• Aim of the exercise: Without omitting anything, retype the data that follows.

::::::::::

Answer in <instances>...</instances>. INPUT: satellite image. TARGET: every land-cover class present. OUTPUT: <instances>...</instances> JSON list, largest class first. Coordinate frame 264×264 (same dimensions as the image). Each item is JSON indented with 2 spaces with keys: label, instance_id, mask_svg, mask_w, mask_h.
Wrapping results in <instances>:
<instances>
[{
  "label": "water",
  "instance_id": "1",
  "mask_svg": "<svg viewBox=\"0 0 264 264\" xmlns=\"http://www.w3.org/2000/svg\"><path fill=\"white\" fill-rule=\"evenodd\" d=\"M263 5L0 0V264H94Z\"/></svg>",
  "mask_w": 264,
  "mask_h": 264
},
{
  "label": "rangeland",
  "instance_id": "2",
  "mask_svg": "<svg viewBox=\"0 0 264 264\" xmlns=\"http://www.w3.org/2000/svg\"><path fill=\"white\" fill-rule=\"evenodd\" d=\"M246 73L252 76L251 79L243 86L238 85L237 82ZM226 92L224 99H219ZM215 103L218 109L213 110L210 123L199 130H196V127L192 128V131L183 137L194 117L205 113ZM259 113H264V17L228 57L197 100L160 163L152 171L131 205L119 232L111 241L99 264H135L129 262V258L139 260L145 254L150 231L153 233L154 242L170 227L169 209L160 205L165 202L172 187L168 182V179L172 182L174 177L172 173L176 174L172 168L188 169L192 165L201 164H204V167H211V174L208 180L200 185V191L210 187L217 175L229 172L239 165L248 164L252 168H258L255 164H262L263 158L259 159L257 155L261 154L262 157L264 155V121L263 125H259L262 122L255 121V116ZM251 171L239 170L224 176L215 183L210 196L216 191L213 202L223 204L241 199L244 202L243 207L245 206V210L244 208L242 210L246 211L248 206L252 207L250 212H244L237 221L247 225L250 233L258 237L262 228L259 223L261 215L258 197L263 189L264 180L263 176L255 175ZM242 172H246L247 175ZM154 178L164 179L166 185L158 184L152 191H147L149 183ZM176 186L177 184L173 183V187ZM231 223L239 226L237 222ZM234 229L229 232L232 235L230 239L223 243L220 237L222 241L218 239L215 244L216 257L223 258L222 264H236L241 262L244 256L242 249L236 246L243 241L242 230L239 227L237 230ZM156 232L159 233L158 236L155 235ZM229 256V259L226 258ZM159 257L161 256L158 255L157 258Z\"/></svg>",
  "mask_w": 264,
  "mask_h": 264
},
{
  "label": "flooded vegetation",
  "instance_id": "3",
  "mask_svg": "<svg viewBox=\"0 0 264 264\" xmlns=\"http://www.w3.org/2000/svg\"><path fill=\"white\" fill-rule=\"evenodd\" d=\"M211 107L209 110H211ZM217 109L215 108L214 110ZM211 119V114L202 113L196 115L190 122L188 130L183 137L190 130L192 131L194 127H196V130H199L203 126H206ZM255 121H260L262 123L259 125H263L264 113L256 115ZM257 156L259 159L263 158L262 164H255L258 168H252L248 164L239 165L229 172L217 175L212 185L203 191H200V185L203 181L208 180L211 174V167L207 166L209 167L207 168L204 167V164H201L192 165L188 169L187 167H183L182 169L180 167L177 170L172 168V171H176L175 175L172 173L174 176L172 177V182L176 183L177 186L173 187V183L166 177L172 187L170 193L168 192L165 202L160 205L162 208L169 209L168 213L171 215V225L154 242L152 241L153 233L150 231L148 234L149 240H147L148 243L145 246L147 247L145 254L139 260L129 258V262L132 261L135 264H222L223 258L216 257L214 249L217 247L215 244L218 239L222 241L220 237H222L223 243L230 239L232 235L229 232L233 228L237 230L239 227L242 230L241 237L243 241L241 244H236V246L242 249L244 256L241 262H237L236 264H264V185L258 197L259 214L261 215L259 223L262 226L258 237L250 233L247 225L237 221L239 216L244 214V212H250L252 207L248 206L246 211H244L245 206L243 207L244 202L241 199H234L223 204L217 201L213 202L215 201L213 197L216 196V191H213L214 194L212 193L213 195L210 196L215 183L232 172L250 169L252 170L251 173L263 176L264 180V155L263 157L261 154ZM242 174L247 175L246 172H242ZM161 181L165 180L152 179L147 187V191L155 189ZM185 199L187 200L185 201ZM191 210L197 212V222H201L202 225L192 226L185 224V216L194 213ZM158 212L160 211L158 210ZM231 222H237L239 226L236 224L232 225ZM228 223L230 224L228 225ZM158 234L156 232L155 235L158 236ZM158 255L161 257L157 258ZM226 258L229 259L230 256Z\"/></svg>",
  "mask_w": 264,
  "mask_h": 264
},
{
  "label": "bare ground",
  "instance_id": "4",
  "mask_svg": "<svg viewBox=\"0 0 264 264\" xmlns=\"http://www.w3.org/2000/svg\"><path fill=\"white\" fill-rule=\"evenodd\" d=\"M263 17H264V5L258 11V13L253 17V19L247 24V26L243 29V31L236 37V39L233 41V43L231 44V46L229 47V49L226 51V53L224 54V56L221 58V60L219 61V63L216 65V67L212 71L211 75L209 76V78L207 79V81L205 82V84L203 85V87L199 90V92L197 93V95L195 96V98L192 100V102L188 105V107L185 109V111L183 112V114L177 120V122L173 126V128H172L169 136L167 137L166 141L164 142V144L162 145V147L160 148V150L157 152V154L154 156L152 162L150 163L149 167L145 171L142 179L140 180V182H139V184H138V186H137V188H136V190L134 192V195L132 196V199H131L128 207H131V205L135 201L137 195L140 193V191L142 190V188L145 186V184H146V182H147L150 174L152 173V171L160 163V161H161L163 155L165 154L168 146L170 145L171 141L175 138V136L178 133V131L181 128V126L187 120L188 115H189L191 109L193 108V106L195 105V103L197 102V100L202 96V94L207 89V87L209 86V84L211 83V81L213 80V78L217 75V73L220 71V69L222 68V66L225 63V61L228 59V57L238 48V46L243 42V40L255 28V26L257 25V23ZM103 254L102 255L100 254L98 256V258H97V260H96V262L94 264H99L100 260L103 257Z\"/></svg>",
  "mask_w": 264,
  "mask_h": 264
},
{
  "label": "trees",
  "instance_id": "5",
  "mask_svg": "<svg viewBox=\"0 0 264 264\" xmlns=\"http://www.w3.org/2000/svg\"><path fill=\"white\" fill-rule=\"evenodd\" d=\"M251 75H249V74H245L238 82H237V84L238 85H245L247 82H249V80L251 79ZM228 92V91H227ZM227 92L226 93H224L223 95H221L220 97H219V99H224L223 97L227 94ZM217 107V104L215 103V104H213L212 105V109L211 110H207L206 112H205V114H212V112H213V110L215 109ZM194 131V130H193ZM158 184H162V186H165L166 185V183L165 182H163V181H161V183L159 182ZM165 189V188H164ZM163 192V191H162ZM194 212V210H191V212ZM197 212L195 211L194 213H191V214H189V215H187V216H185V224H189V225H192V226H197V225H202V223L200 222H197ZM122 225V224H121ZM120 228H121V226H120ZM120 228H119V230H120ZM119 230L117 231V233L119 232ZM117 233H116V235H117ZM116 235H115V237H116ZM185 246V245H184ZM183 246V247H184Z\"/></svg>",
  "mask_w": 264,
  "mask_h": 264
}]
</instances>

::::::::::

• Answer in full:
Answer in <instances>...</instances>. INPUT: satellite image. TARGET: every land-cover class present. OUTPUT: <instances>...</instances> JSON list, largest class first. Coordinate frame 264×264 (same dimensions as the image). Each item is JSON indented with 2 spaces with keys: label, instance_id, mask_svg, mask_w, mask_h.
Wrapping results in <instances>:
<instances>
[{
  "label": "water",
  "instance_id": "1",
  "mask_svg": "<svg viewBox=\"0 0 264 264\" xmlns=\"http://www.w3.org/2000/svg\"><path fill=\"white\" fill-rule=\"evenodd\" d=\"M263 5L0 0V264H94Z\"/></svg>",
  "mask_w": 264,
  "mask_h": 264
},
{
  "label": "rangeland",
  "instance_id": "2",
  "mask_svg": "<svg viewBox=\"0 0 264 264\" xmlns=\"http://www.w3.org/2000/svg\"><path fill=\"white\" fill-rule=\"evenodd\" d=\"M246 73L252 76L251 79L243 86L238 85L237 82ZM226 92L224 99H219ZM215 103L218 109L213 110L210 123L199 130H196V127L192 128V131L183 137L194 117L205 113ZM259 113H264V17L228 57L197 100L160 163L152 171L131 205L119 232L111 241L99 264H135L129 262V258L139 260L145 254L150 231L153 233L154 242L170 227L169 209L160 205L165 202L172 187L168 182V179L172 182L174 177L172 173L176 174L172 168L188 169L192 165L201 164H204V167H211V174L208 180L200 185V191L210 187L217 175L229 172L239 165L248 164L252 168H258L255 164H262L263 158L259 159L257 155L261 154L262 157L264 155V121L263 125H259L262 122L255 121V116ZM251 171L239 170L224 176L215 183L210 196L216 191L213 202L223 204L241 199L244 202L243 207L245 206V210L244 208L242 210L246 211L248 206L252 207L250 212H244L237 221L247 225L250 233L258 237L262 228L259 223L261 215L258 197L263 189L264 180L263 176L255 175ZM242 172H246L247 175ZM154 178L164 179L166 185L158 184L152 191H147L149 183ZM176 186L177 184L173 183V187ZM231 223L239 226L237 222ZM234 229L229 232L232 235L230 239L223 243L220 237L222 241L218 239L215 244L216 257L223 258L222 264H236L241 262L244 256L242 249L236 246L243 241L242 230L239 227L237 230ZM156 232L159 233L158 236L155 235ZM229 256V259L226 258ZM159 257L161 256L158 255L157 258Z\"/></svg>",
  "mask_w": 264,
  "mask_h": 264
},
{
  "label": "flooded vegetation",
  "instance_id": "3",
  "mask_svg": "<svg viewBox=\"0 0 264 264\" xmlns=\"http://www.w3.org/2000/svg\"><path fill=\"white\" fill-rule=\"evenodd\" d=\"M211 107L209 110H211ZM217 109L215 108L214 110ZM211 119V114L202 113L196 115L190 122L188 130L183 137L190 130L192 131L194 127H196V130H199L203 126H206ZM255 121H260L262 123L259 125H263L264 113L256 115ZM257 156L259 159L263 158L262 164H255L258 168H252L248 164L239 165L229 172L217 175L212 185L203 191H200V185L203 181L208 180L211 174V167L207 166L209 167L207 168L204 167V164H201L192 165L188 169L187 167H183L182 169L180 167L177 170L172 168V171H176L175 175L172 173L174 176L172 177V182L176 183L177 186L173 187V183L166 177L172 187L170 193L168 192L165 202L160 205L162 208L169 209L168 213L171 215V225L154 242L152 241L153 233L150 231L148 234L149 240H147L148 243L145 246L147 247L145 254L139 260L129 258V262L132 261L135 264H222L223 258L216 257L214 249L217 247L215 244L218 239L222 241L220 237H222L223 243L230 239L232 235L229 232L233 228L237 230L239 227L242 230L241 237L243 241L241 244H236V246L242 249L244 256L241 262H237L236 264H264V185L258 197L259 214L261 215L259 223L262 226L258 237L250 233L247 225L237 221L239 216L244 214V212H250L252 207L248 206L246 211H244L245 206L243 207L244 202L241 199H234L223 204L217 201L213 202L215 201L213 197L216 196V191H213L214 194L212 193L213 195L210 196L215 183L232 172L250 169L252 170L251 173L263 176L264 180V155L263 157L261 154ZM242 174L247 175L246 172H242ZM161 181L165 180L152 179L147 187V191L155 189ZM185 199L187 200L185 201ZM191 210L197 212V222H201L202 225L192 226L185 224V216L194 213ZM158 212L160 211L158 210ZM231 222H237L239 226L236 224L232 225ZM228 223L230 224L228 225ZM158 234L156 232L155 235L158 236ZM158 255L161 257L157 258ZM226 258L229 259L230 256Z\"/></svg>",
  "mask_w": 264,
  "mask_h": 264
},
{
  "label": "bare ground",
  "instance_id": "4",
  "mask_svg": "<svg viewBox=\"0 0 264 264\" xmlns=\"http://www.w3.org/2000/svg\"><path fill=\"white\" fill-rule=\"evenodd\" d=\"M263 17H264V5L258 11V13L253 17V19L247 24V26L243 29V31L236 37V39L233 41V43L231 44V46L229 47V49L226 51V53L224 54V56L221 58V60L219 61V63L216 65V67L212 71L211 75L209 76V78L207 79V81L205 82V84L203 85V87L199 90V92L197 93V95L195 96V98L192 100V102L188 105V107L185 109V111L183 112V114L177 120V122L173 126V128H172L169 136L167 137L166 141L164 142V144L162 145V147L160 148V150L157 152V154L154 156L152 162L150 163L149 167L145 171L142 179L140 180V182H139V184H138V186H137V188H136V190L134 192V195L132 196V199H131L128 207H131V205L135 201L137 195L140 193V191L142 190V188L145 186V184H146V182H147L150 174L152 173V171L160 163V161H161L163 155L165 154L168 146L170 145L171 141L175 138V136L178 133V131L181 128V126L187 120L188 115H189L191 109L193 108V106L195 105V103L197 102V100L202 96V94L207 89V87L209 86V84L211 83V81L213 80V78L217 75V73L220 71V69L222 68V66L225 63V61L228 59V57L238 48V46L243 42V40L255 28V26L257 25V23ZM103 254L102 255L100 254L98 256V258H97V260H96V262L94 264H99L100 260L103 257Z\"/></svg>",
  "mask_w": 264,
  "mask_h": 264
},
{
  "label": "trees",
  "instance_id": "5",
  "mask_svg": "<svg viewBox=\"0 0 264 264\" xmlns=\"http://www.w3.org/2000/svg\"><path fill=\"white\" fill-rule=\"evenodd\" d=\"M251 75H249V74H245L238 82H237V84L238 85H245L247 82H249V80L251 79ZM228 92V91H227ZM227 92L226 93H224L223 95H221L220 97H219V99H224L223 97L227 94ZM217 107V104L215 103V104H213L212 105V109L211 110H207L206 112H205V114H212V112H213V110L215 109ZM194 131V130H193ZM158 184H162V186H165L166 185V183L165 182H163V181H161V183L159 182ZM165 189V188H164ZM163 192V191H162ZM194 212V210H191V212ZM197 212L195 211L194 213H191V214H189V215H187V216H185V224H189V225H192V226H197V225H202V223L200 222H197ZM122 225V224H121ZM120 228H121V226H120ZM120 228H119V230H120ZM119 230L117 231V233L119 232ZM117 233H116V235H117ZM116 235H115V237H116ZM185 246V245H184ZM183 246V247H184Z\"/></svg>",
  "mask_w": 264,
  "mask_h": 264
}]
</instances>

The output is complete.